Analysis of π+, π−, and π0 photoproduction from the first through the third resonance region

Abstract

A continuous-energy partial-wave analysis of 4148 data points on the processes $\gamma p\to {\pi }^{+}p$, $\gamma p\to {\pi }^{0}p$, and $\gamma n\to {\pi }^{-}p$ in the range of center-of-mass energy from 1160 to 1780 MeV has been made. The method used is parameterization of resonances and background in the imaginary parts of the amplitudes, with the real parts being calculated from fixed-$t$ dispersion relations, thus ensuring a proper treatment of the Born terms. It is found that the imaginary parts of the amplitudes are resonance dominated, though not resonance saturated. Many $N^{*}N\gamma$ couplings (of both isospin-½ and isospin-$\frac{3}{2}$ resonances, $N^{*}$ are determined for the first time.
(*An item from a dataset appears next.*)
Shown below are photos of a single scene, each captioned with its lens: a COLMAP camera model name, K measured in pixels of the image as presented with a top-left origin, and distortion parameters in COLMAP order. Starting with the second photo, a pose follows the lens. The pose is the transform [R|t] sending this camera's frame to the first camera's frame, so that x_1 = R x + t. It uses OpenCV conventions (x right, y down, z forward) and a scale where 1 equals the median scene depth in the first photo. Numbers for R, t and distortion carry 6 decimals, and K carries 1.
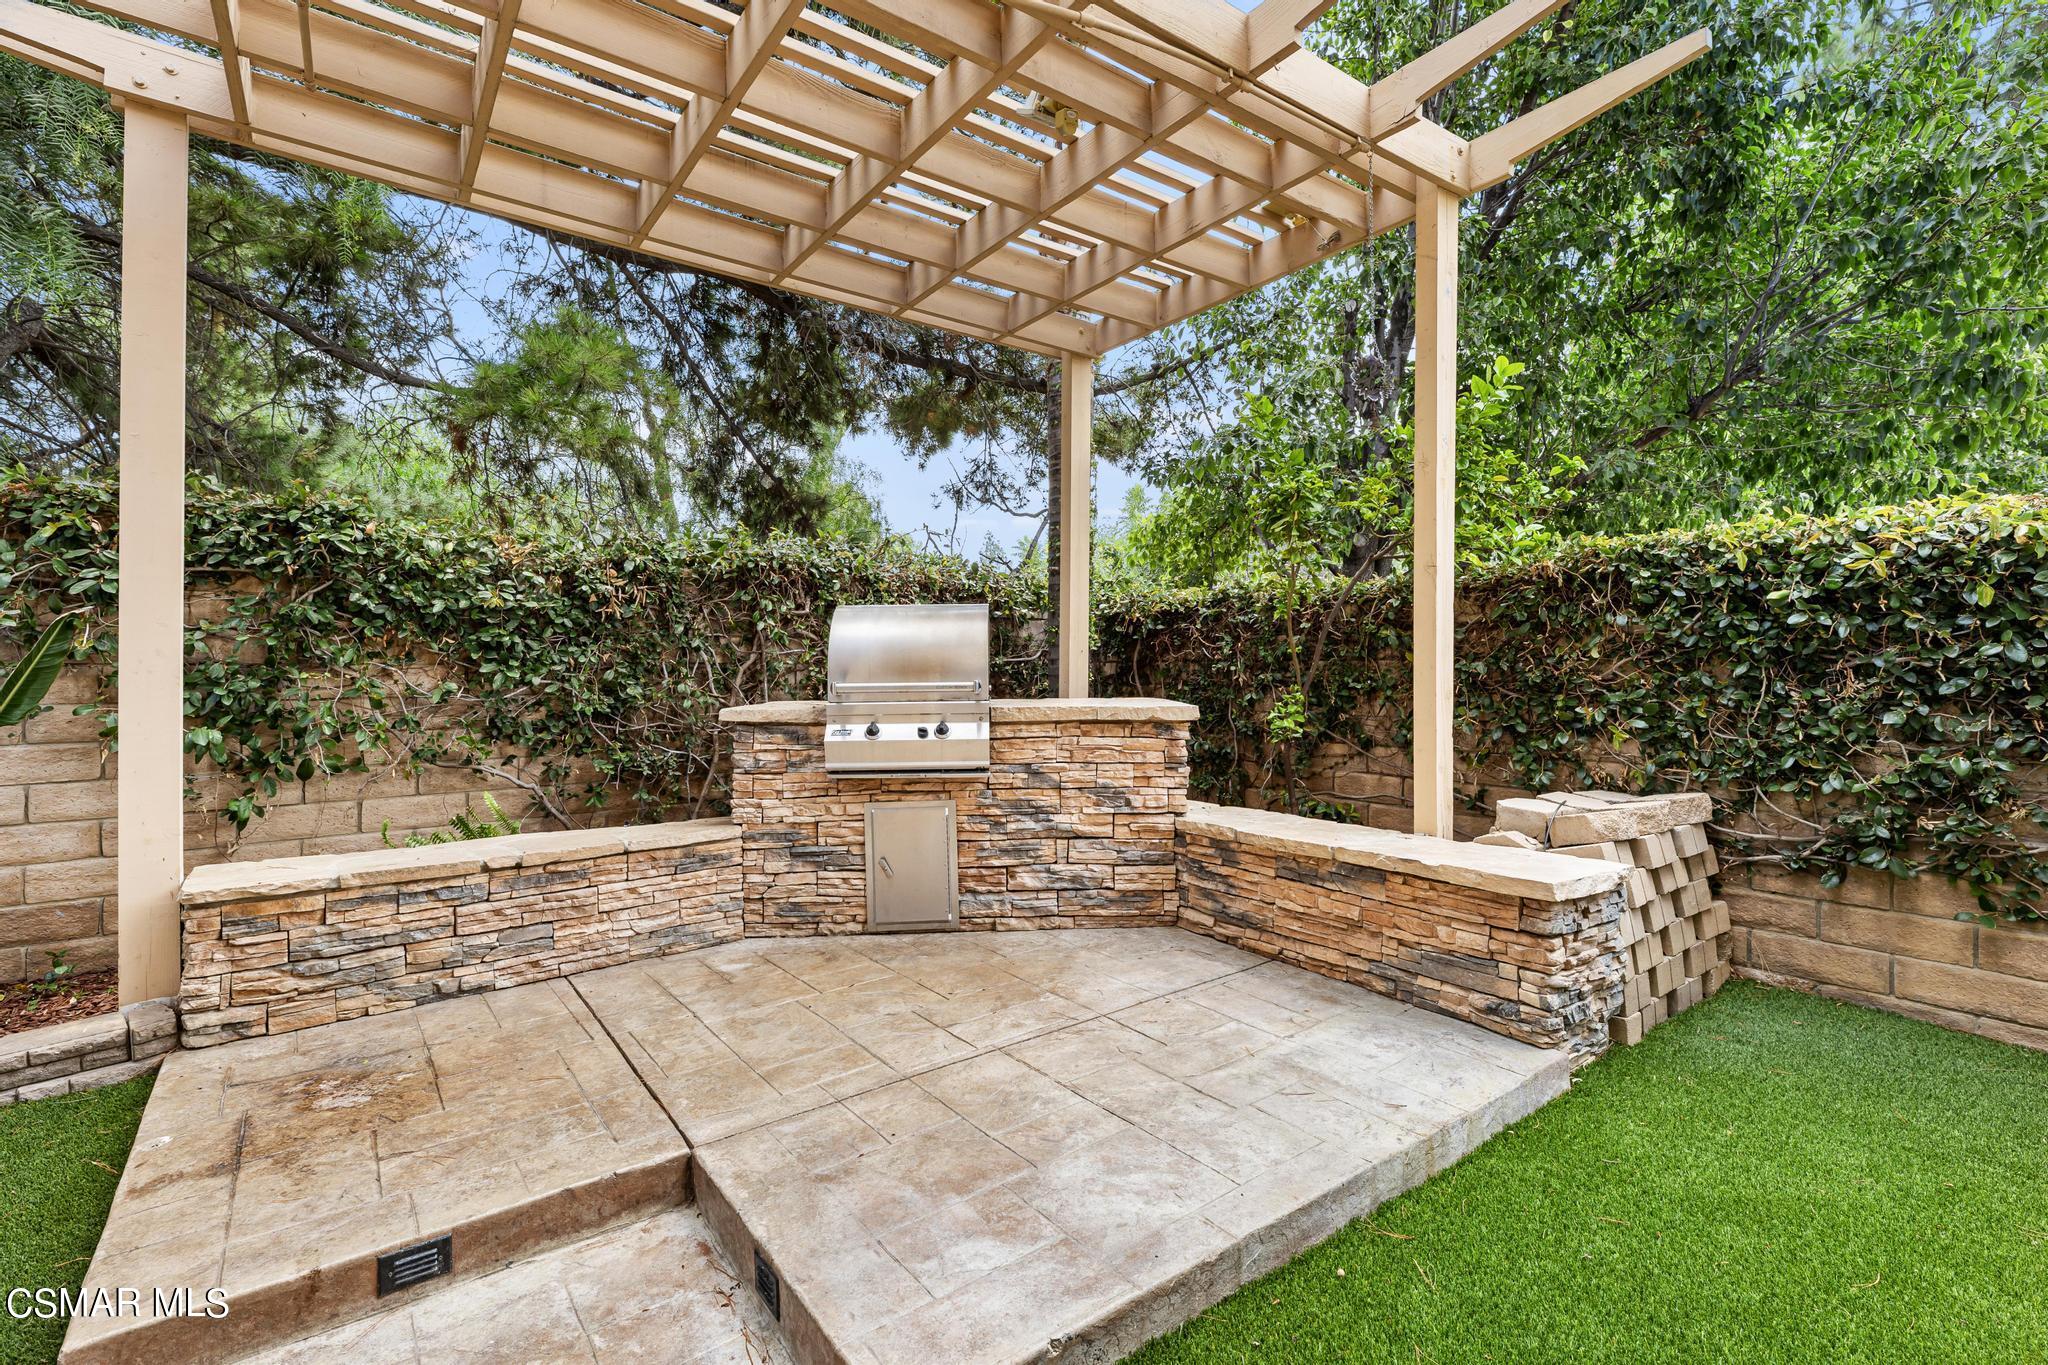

A comparison of the signs and magnitudes of the various resonance formation partial-wave amplitudes (depending on the product of the $N^{*}N\gamma$ and $N^{*}N\pi$ couplings) is made to the predictions of the essentially parameterless naive quark model. The critical comparison of the signs is found to be extremely favorable to that model, while there is an over-all qualitative agreement in magnitude.